Samier spoke matter-of-factly.

Kiera sprang from her desk and clung to Samier. Her mind raced back to Dr. Uleingibbitor’s words — it is merely a temporary transfer of spare copies — while giving Kiera protein-synthesis booster pills that prepared her brain for transmission of engrams from the host’s visual and auditory cortex. Rika had felt only a pin-prick at her nape when Elle had done the job at the doctor’s behest. Tiny synapses associated with “Samier” transferred from Rika’s brain and copied onto Kiera’s. The neural circuitry of the host remained unaffected, not even realizing the instant at which actual import of targeted memories took place. All very discreet. What Kiera had been suspecting was now irrefutable evidence. Samier could be forced to reach a handsome settlement with his married spouse.

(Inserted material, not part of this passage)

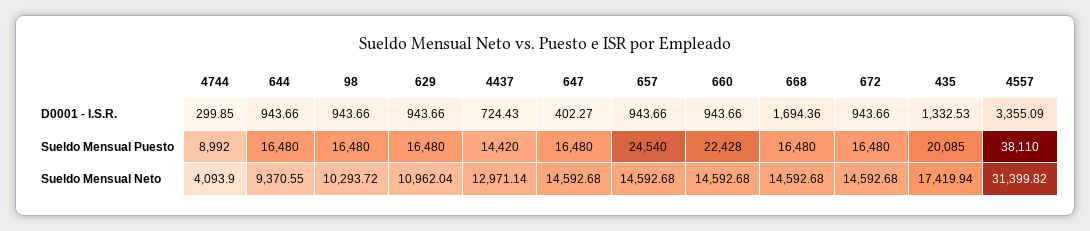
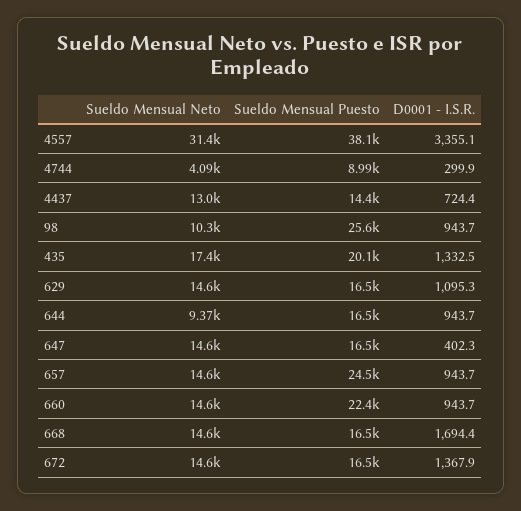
629, D0001 - I.S.R.: 943.66 -> 1095.3
672, D0001 - I.S.R.: 943.66 -> 1367.9
98, Sueldo Mensual Puesto: 16480 -> 25600
629, Sueldo Mensual Neto: 10962.04 -> 14600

“But you do know how much I love you, don’t you?”

Samier responded to the embrace.

“Even if you choose to marry her after we’ve reached a settlement.”

The husband stiffened.

“What’s the matter, Samier?”

“Nothing.”

“Nothing? What is it?”

“I only want you to be — careful.”

“Careful about what? I’m always careful.”

Samier pulled out a small node from her nape.

“No, I don’t think you are. You were stupid about Brad the other day.”

Kiera flushed angrily.

“You said you were out shopping at Margaretta’s. But you weren’t.”

In a moment, Kiera shifted from the recall of Brad’s warmth to stunned freeze as Samier continued: “It’s really a labyrinth — this — this brain. Neurologists are still deciphering our complex minds. This node — it’s just the tip of it. Things aren’t over when you wish them to be.”

“Samier!”

Kiera stood dumb and stiff like a wooden doll.

Samier, his voice reverberating, spoke,

“There’s a reason we’re not meant to read minds. A sliver of borrowed memory won’t harm us, but it’s so much better never to know it . . . No?”

A smile played on his lips as he went out of the room before his wife could answer.